Yes, very true. European Union has more legislative power than national goverments, de jure. De facto power, many people feel, is still on the local city / country government.
Right... so its not the same as the US, but its not that far off? Something that does surprise me, though, is that the EU is already 56 years old!First: correct in a way, but in many ways wrong. For example, there is still chance that European countries could go to war against each other and they participate in the sports competitions under their national flags rather than one "EU". And still, people in EU dont speak one common language like you do. EU is mostly a super-bureaucratic institution to stablize European politics and harmonize economical conditions, but not a confederation.
Second: EU is not 56 years old. It's only something like 15 years old. There was pan-european co-operation institutions before 1993 but with the EU things got a bit more "deep" compared to it's preceeders EC and EEC. EU is not a "cofederation" like US or Soviet Union, not a "international body" like UN, it's something different -- special union for countries that feel like being culturally seperate. It should be comapted with the state of India in all it's variety rather than US.
I must really come in here: EU is tight legislative and international body to allow free competition and larger market within the member countries, in order for the pan-european "national" economy be able to compete with those of the U.S. and Asia in human and material resources. I.e. it's there for the _ecnonomy_ in the first place, not for confederation.
Not all countries in Europe are members of EU. Some, like Switzerland and Norway, have interests in national economy that make it unwise for them to join. Some are too poor or too unstable to join, like many countries in Balkan, Belarussia, Ukraine etc.
However, EU is stritcly only there for the comapnies to feel "international" and gain better profits / be more competive. It's ridiculous to claim "Europe is a country" because EU does not have things like own militaria, common language (actually, languages varying from English to Lithuanian, from French to Basque are spoken within it's borders) or common culture.
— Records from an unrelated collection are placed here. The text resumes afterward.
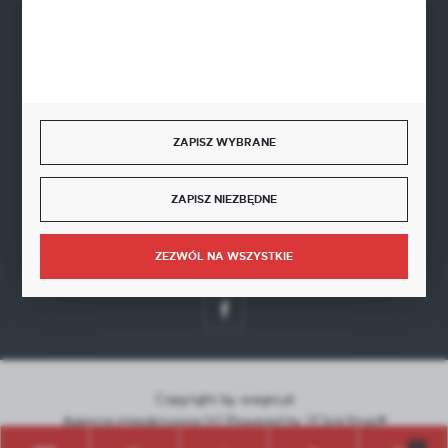
BEZPIECZNE PŁATNOŚCI
ZAPISZ WYBRANE
SZYBKA DOSTAWA
ZAPISZ NIEZBĘDNE
ZEZWÓL NA WSZYSTKIE
DOŁĄCZ DO NAS
Copyright by wegro.pl
Agencja interaktywna
[ti]
Powered by
2ClickShop®
0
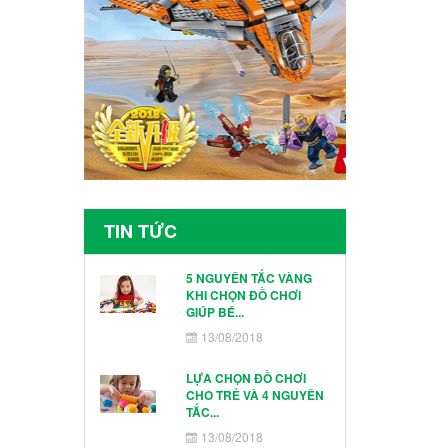
TIN TỨC
5 NGUYÊN TẮC VÀNG
KHI CHỌN ĐỒ CHƠI
GIÚP BÉ...
13/08/2018
LỰA CHỌN ĐỒ CHƠI
CHO TRẺ VÀ 4 NGUYÊN
TẮC...
13/08/2018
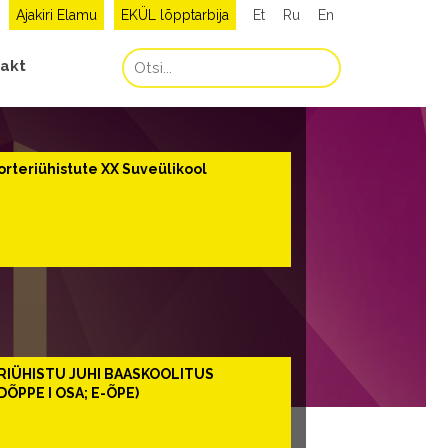
Ajakiri Elamu
EKÜL lõpptarbija
Et
Ru
En
akt
orteriühistute XX Suveülikool
RIÜHISTU JUHI BAASKOOLITUS
DÕPPE I OSA; E-ÕPE)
Of course many people would like to be more "uniform" here, but local cultures are still very strong in Europe.. Take a Interrail trip around the continent and you'll see. (Q: Ever think what is "the official language" of Europe that they use in the European Parliament? A: There is not one, EU has 23 official languages and translation is offered to all Members of Parliament in their own language.)
USA, on the other hand, has pretty uniform culture, one common language, strong central institutions, one foreign policy, strong militia, a president with lots of authority, some centralized media (EU has almost none centralized media), mostly common history etc. EU wont hardly be anything like US before the empire shall fall like the Rome once did, for people of the nations have too strong national, somewhat indigenous identity.